Defendant Dave Perez moved pursuant to Fed. R. Civ. P. 12(b)(6) to dismiss the copyright infringement claim filed agasint him, contending that the plaintiffs had failed to state a claim upon which relief could be granted. He argued that the complaint didn’t specify the sound recordings that were at issue, and that the plaintiffs hadn’t specified what activities constituted the illegal distribution of the copyrighted files.
The court rejected those arguments, however, noting that exhibits to the complaint listed the songs that were alleged to be infringed, and demonstrated that those songs were being made available through Kazaa.
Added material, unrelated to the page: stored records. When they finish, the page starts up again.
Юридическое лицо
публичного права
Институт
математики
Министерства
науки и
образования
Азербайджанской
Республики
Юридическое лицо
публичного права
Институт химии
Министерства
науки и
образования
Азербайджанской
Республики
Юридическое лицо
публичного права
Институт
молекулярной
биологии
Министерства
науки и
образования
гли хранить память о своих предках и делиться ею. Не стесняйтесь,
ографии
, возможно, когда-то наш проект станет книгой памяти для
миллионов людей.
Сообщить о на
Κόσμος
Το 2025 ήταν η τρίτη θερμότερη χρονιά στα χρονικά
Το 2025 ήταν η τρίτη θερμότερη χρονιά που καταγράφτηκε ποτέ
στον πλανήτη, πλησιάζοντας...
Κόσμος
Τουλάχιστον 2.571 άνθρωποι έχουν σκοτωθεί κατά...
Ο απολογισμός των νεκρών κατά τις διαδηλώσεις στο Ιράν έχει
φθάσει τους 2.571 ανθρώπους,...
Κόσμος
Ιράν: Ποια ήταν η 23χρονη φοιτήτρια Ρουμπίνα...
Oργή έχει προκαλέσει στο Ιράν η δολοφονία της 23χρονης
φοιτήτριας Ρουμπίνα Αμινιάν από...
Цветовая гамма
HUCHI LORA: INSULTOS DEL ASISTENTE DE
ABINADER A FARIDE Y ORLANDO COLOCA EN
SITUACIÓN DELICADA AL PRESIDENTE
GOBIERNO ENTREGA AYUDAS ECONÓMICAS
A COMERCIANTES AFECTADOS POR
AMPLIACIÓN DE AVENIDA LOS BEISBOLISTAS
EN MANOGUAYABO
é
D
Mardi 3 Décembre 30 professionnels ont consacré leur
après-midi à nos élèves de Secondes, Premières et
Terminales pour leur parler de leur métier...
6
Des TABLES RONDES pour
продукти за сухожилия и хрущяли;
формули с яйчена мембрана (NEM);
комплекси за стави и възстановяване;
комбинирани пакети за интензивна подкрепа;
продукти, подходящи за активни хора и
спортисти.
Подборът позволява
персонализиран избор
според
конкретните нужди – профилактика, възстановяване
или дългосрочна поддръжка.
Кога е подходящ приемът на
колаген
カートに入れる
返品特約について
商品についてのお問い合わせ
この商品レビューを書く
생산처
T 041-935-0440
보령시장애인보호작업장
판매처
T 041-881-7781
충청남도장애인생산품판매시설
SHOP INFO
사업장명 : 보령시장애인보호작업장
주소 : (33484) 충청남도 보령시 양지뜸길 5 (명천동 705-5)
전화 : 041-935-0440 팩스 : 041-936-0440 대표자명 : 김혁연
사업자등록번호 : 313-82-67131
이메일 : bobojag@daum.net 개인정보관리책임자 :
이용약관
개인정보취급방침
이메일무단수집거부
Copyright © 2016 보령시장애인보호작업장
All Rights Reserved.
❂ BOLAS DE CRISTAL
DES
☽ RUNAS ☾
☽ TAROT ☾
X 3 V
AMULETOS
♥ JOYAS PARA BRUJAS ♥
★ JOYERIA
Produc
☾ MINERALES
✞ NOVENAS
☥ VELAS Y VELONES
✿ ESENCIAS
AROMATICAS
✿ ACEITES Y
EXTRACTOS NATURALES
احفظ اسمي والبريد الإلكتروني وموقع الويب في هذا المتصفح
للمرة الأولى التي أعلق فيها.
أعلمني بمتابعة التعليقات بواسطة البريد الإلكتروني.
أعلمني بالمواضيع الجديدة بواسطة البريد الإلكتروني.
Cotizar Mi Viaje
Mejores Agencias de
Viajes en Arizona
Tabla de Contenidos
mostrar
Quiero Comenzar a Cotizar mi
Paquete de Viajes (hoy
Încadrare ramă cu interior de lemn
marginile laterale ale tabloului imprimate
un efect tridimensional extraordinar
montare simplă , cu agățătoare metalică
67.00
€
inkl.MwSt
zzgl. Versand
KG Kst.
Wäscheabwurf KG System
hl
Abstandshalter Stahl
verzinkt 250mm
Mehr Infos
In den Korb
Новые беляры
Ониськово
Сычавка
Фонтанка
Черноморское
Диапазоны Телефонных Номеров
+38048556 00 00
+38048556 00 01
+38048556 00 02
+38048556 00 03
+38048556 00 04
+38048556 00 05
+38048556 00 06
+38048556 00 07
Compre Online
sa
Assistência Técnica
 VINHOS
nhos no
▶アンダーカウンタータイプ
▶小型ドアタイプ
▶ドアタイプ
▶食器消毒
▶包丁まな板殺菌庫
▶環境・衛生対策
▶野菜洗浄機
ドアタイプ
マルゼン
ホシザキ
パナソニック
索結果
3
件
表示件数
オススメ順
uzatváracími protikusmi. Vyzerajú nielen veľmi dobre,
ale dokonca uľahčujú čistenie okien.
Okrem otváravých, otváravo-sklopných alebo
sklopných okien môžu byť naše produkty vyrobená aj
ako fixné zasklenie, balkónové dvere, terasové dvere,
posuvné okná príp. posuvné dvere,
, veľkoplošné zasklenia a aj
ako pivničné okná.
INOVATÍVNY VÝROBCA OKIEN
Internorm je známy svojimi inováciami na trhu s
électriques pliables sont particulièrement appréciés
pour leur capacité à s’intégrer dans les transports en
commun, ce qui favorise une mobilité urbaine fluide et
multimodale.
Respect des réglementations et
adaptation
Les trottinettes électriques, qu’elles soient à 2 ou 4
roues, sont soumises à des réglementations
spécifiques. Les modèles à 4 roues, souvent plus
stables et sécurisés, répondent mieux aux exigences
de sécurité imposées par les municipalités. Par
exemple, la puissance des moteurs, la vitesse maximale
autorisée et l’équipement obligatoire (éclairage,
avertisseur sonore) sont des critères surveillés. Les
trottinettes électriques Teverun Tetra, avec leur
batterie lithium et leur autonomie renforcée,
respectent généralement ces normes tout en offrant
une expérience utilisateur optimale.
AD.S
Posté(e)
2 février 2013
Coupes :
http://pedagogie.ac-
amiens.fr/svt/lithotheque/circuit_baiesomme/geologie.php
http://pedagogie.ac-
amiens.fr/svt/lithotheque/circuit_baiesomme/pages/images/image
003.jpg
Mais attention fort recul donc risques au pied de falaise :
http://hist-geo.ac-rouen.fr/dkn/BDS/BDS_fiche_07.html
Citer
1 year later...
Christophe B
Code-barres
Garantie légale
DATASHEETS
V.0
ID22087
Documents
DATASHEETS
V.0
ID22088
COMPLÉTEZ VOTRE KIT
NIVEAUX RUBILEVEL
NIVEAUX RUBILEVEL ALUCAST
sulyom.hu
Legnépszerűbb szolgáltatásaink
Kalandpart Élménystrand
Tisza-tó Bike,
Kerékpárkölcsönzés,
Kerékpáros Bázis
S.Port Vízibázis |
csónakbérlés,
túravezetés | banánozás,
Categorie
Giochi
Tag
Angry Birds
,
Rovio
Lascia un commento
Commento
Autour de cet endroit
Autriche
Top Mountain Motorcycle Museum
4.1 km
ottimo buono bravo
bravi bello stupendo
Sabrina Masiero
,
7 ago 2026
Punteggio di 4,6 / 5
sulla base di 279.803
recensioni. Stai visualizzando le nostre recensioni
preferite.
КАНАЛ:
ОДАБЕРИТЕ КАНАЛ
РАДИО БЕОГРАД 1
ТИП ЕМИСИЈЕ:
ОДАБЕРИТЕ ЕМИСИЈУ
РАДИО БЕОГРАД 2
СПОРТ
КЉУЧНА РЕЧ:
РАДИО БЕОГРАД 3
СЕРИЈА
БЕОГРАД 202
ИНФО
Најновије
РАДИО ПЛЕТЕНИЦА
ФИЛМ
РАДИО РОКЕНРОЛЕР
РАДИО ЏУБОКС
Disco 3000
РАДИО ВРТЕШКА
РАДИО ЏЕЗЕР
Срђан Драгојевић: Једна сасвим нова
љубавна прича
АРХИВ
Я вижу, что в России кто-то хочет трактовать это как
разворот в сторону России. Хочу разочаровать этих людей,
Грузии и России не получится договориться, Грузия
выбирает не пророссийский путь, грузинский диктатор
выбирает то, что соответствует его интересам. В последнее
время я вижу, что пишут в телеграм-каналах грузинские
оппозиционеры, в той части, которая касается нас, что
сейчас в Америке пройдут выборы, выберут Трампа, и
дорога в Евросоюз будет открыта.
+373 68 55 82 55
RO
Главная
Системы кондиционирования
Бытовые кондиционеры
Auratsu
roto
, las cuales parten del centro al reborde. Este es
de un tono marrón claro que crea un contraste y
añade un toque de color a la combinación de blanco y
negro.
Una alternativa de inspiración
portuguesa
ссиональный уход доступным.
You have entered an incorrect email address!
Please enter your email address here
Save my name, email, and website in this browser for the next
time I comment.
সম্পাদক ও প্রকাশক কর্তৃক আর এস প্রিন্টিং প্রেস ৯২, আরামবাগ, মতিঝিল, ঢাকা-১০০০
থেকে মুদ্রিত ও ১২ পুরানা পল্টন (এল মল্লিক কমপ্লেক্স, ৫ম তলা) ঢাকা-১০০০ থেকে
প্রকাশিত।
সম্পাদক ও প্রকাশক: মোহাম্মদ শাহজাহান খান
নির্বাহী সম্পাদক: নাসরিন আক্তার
Having denied the defendant’s motion to dismiss, the court next turned to a motion filed by the record companies under Fed. R. Civ. P. 41(a)(2) to voluntarily dismiss the infringement claim against Mr. Perez. It turns out that discovery in the case had revealed to the plaintiffs that maybe it wasn’t Dave Perez trading the files, but other members of his household.
Interestingly, Mr. Perez objected to the voluntary dismissal of the claim against him. That seems odd, doesn’t it, given that he had argued in his own motion that the claim should be dismissed? But a closer look reveals the likely motivation for Mr. Perez’s objection: he didn’t want his own counterclaim for attorney’s fees to get thrown out as well.
The court sided with the record companies, holding that Mr. Perez would not suffer any prejudice by having the suit dismissed. The fact that he had spent a significant amount of money defending the suit and should have been dismissed a year ago were insufficient arguments. The case against the remaining family members will apparently proceed.
Elektra Entertainment Group, Inc. v. Perez, No. 05-931, 2006 WL 3063493 (D.Or., October 25, 2006).